Matthews-Stoudemire grew up several blocks from the park, and in the years following her son’s death, the community helped her heal, she said. So when the City of Boston announced plans to renovate the park — including safety improvements — she was happy to have her son’s name on it.

On Saturday morning, Matthews-Stoudemire, her 13-year-old daughter, and her 11-year-old son helped Mayor Thomas M. Menino cut the ribbon to dedicate the Tre’Vaughn Anthony Matthews Tot Lot, said Jacquelyn Goddard, a spokeswoman for the city’s Parks and Recreation Department.

“It was sad, there were some tears shed because of the tragedy that occurred, and the family did lose a wonderful little boy,” Goddard said. “But it was a beautiful tribute, and I know the family did appreciate naming the tot lot after their son.”

The ceremony marked the end of phase one of renovations at the park.

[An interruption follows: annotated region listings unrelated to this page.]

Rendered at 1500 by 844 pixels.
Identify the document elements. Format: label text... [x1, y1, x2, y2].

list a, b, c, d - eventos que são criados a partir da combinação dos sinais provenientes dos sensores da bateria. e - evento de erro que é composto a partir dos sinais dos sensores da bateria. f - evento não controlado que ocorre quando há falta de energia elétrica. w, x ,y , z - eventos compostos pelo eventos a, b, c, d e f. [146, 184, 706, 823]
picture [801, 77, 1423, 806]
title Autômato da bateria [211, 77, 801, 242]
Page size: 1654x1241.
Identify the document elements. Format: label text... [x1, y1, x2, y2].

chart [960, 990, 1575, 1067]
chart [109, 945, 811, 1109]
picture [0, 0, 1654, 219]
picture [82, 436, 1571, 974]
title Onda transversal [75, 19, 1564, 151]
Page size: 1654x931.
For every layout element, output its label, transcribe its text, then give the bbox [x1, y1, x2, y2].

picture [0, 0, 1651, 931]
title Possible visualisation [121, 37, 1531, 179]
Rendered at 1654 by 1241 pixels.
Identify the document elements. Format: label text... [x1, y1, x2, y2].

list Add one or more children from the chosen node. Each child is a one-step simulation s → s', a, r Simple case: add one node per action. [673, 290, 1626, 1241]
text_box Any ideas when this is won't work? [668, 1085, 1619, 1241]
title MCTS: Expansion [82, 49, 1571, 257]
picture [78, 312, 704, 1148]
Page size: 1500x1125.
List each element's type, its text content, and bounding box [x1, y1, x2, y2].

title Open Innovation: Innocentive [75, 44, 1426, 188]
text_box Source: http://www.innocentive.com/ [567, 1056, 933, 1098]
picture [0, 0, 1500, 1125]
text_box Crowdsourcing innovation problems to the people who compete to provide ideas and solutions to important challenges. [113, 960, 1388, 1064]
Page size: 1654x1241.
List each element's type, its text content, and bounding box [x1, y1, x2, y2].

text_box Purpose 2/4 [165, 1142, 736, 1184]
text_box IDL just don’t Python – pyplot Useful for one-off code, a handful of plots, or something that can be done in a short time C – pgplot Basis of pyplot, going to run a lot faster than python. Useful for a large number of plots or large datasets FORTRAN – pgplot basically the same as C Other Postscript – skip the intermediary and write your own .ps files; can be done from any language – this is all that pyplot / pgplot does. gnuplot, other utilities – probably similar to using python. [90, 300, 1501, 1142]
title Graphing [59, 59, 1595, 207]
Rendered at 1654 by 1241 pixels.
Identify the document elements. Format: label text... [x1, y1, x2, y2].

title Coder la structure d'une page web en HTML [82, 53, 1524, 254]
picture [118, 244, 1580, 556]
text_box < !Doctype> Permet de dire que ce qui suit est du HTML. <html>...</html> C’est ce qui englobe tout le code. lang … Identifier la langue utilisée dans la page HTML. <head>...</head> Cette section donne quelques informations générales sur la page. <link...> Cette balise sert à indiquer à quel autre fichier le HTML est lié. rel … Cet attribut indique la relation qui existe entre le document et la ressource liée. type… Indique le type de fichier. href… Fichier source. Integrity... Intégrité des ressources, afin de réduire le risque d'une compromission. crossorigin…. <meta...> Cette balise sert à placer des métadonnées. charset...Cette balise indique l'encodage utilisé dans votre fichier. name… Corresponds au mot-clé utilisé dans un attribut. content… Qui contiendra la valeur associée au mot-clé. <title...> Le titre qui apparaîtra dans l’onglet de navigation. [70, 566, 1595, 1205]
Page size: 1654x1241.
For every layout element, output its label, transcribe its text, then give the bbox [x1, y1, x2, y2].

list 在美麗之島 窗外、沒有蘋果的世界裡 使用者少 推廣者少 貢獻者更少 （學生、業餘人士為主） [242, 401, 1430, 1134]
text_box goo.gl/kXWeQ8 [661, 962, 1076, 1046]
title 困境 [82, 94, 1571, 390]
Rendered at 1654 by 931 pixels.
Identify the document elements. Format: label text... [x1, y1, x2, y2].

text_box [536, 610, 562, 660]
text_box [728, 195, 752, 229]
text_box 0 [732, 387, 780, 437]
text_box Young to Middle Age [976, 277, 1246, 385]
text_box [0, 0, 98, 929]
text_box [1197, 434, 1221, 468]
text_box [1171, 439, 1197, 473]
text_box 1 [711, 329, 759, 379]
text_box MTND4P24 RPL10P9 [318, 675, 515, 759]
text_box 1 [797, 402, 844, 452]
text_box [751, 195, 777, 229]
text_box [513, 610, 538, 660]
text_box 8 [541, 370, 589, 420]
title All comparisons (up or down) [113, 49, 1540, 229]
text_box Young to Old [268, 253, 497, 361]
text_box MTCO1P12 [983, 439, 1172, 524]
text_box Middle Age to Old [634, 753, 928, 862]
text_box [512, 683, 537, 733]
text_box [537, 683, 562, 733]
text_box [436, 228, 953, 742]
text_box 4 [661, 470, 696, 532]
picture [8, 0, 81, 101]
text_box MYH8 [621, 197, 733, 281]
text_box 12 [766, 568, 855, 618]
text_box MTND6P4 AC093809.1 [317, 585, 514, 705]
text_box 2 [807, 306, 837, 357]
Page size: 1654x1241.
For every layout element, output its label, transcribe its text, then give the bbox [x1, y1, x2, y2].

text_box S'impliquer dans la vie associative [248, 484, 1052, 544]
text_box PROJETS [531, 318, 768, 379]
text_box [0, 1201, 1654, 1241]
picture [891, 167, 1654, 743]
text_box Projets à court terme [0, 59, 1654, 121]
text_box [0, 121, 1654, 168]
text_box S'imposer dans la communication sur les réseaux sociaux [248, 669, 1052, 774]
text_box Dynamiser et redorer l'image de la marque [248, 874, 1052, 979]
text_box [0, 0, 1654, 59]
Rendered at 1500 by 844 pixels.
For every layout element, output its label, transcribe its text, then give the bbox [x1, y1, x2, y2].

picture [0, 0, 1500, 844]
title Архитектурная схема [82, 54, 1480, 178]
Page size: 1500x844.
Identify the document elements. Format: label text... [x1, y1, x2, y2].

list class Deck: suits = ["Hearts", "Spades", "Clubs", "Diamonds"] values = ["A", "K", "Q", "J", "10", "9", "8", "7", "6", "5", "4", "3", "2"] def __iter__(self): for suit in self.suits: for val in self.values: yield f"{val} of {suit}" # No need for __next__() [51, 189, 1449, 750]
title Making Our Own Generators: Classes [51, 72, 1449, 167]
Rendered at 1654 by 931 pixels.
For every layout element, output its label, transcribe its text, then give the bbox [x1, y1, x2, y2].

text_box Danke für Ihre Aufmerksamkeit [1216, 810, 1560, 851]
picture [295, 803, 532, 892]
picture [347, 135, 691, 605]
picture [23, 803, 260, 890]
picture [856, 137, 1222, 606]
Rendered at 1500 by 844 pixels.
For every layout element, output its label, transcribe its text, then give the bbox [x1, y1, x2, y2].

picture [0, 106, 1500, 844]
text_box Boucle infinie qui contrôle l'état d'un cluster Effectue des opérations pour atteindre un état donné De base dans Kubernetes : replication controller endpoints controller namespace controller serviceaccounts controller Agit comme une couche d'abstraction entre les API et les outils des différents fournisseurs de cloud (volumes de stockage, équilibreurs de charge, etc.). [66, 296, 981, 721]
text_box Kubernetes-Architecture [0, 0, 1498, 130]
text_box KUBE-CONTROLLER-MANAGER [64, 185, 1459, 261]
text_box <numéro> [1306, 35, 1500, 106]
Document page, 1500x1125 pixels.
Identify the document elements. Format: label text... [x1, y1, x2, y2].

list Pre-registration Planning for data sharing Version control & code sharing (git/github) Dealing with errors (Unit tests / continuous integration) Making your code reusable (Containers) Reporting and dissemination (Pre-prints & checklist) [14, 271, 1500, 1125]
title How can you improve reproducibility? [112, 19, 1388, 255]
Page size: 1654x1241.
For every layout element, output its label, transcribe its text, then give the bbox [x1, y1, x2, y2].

With $796,000 for design and construction allocated through Boston’s capital improvement plan, the Parks and Recreation Department installed rubber surfaces to play on, climbing structures, a large ring for children to spin on, and other play equipment, Goddard said. City officials plan to continue renovating the 18-acre park, installing basketball and tennis courts, a new field, track, lighting, a designated play area for dogs, and outdoor exercise equipment, according to a Parks and Recreation Department statement.

The renovation will probably cost several million dollars, Goddard said.

Matthews-Stoudemire and her two children stayed at the park for a short while after the ceremony before boarding a flight back home. They posed for photos with former neighbors.

“It was bittersweet,” Matthews-Stoudemire said, after arriving back at her Georgia home. “It means a lot that my son’s death really hasn’t been forgotten.”